Doha says Saudi king invited Qatar emir to Riyadh summit

Saudi Arabia and allies Egypt, Bahrain and the UAE accused Qatar of backing radical Islamists and seeking closer ties with Iran.
Wednesday 04/12/2019
A file photo shows Saudi King Salman bin Abdulaziz Al Saud (L) speaking with Emir of Qatar Sheikh Tamim bin Hamad al-Thani, in Doha, December 2016. (Saudi Royal Palace via AFP)
A file photo shows Saudi King Salman bin Abdulaziz Al Saud (L) speaking with Emir of Qatar Sheikh Tamim bin Hamad al-Thani, in Doha, December 2016. (Saudi Royal Palace via AFP)

DOHA – Saudi King Salman bin Abdulaziz Al Saud has invited Qatar’s emir to a meeting next week of the Gulf regional bloc in Riyadh, Qatari state media said Tuesday, without specifying if Doha had accepted.

The invitation to the December 10 summit of the six-nation Gulf Cooperation (GCC) comes amid signs of reduced animosity between Qatar and Saudi Arabia, which has led an economic boycott of Doha since 2017.

Saudi Arabia and allies Egypt, Bahrain and the United Arab Emirates closed their airspace to Qatar Airways and banned travel to the country over charges that Doha backs radical Islamists and seeks closer ties with Iran.
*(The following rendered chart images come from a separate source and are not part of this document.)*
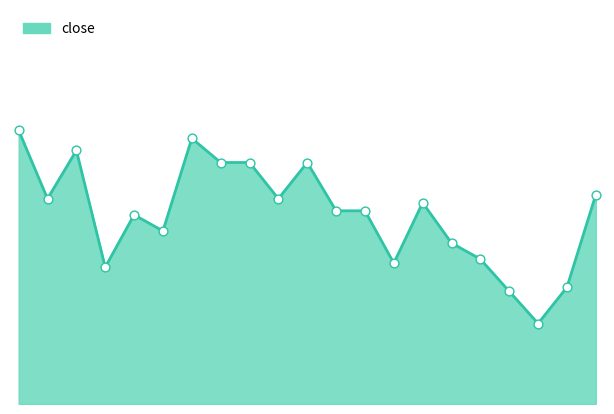

How many lines are shown in the chart?

1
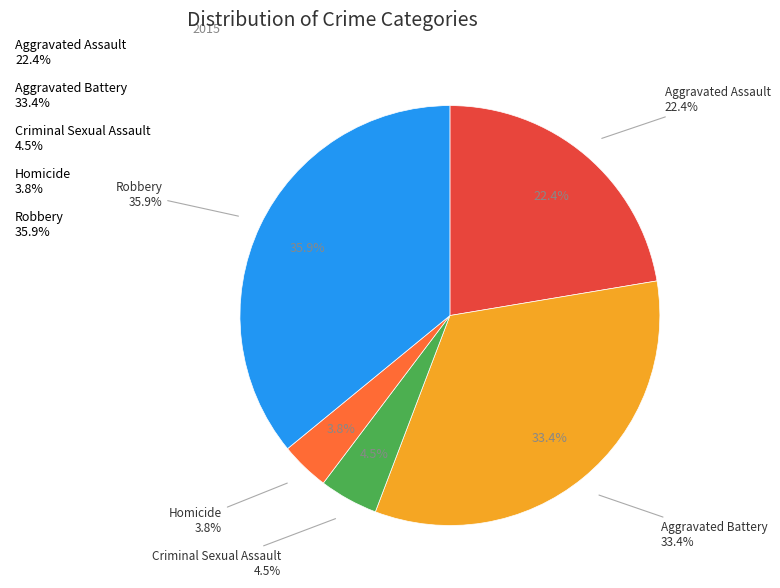

To the nearest percent, what is the average slice percentage?

20%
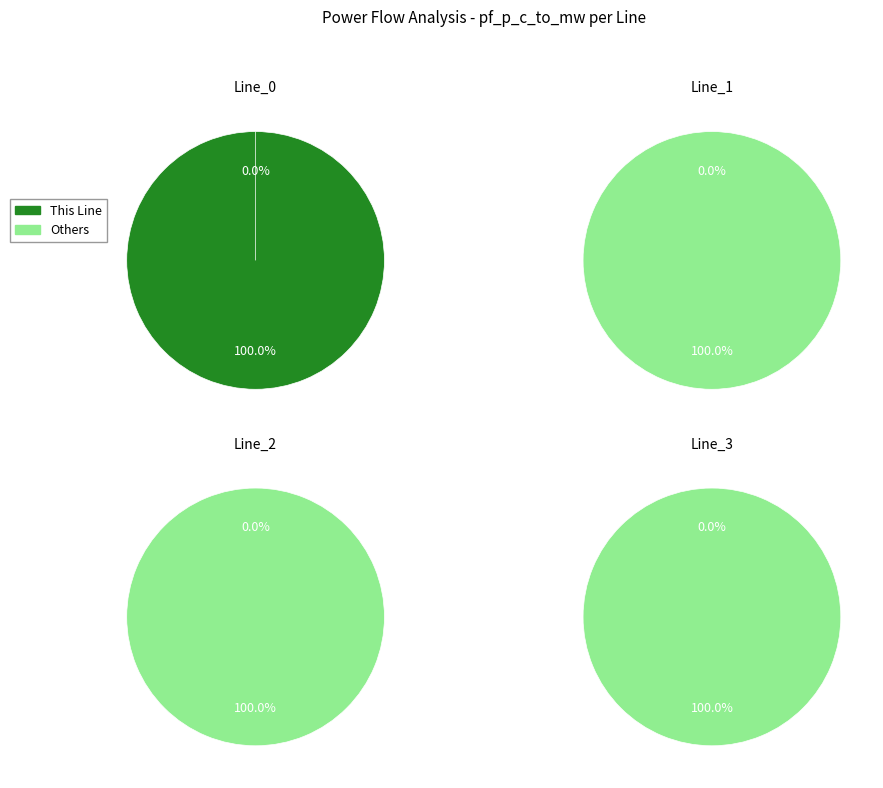

Does Line_0 represent more than half of the total?

Yes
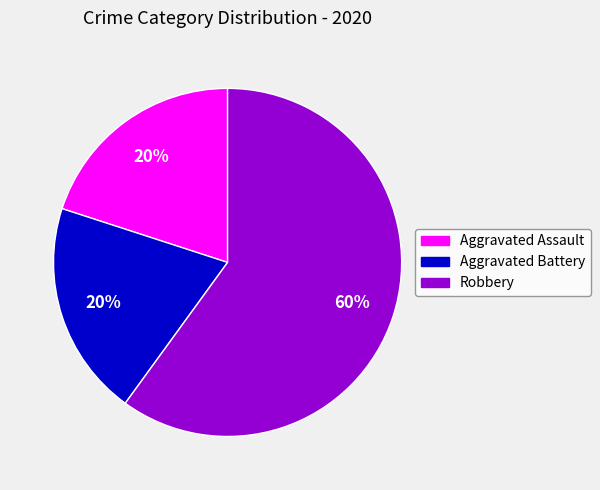

To the nearest percent, what is the average slice percentage?

33%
Qatar vehemently denies the charges.

The three Gulf boycott countries are currently participating in a regional football tournament in Qatar, having announced their participation at the last minute.

Saudi Arabia, which has also sealed its land-border with Qatar, will play the hosts at the semi-finals on Thursday.

“The emir, Sheikh Tamim bin Hamad Al-Thani, received a written message from… Saudi King Salman bin Abdulaziz Al-Saud to attend the (GCC) summit,” the Qatar News Agency reported.

The emir has been represented by senior officials at GCC summits since the boycott was imposed, despite having received invitations.

Regional analyst and King’s College London assistant professor Andreas Krieg said he believed that Riyadh had pushed for the gathering to be shifted from the UAE to Saudi Arabia to increase the likelihood of the emir attending.

The Qatari Foreign Minister Mohammed bin Abdulrahman Al-Thani met with officials in Saudi for talks last month, according to an Arab diplomatic source.

Kuwaiti Deputy Foreign Minister Khaled al-Jarallah said last month that the boycotting countries’ decision to travel to Doha was “a clear indication of the progress towards solving the Gulf crisis”.

Other steps were being taken that “affirm we are heading in the right direction to reach positive results”, he added, without giving details.

An official from the Cairo-based Arab League is visiting Doha for a conference during the tournament, raising hopes for mediation efforts.

The boycotting countries had refused to participate in the previous Gulf Cup two years ago, which was originally scheduled to be held in Qatar just a few months after the crisis erupted. But they took part when the tournament was subsequently moved to Kuwait.

Leading Emirati politics professor Abdulkhaleq Abdulla, an authority on the UAE’s political thinking, tweeted that the end of the boycott could be in sight following the Gulf Cup announcement.

Abdulla called the trio’s decision “as political as it is sporting”.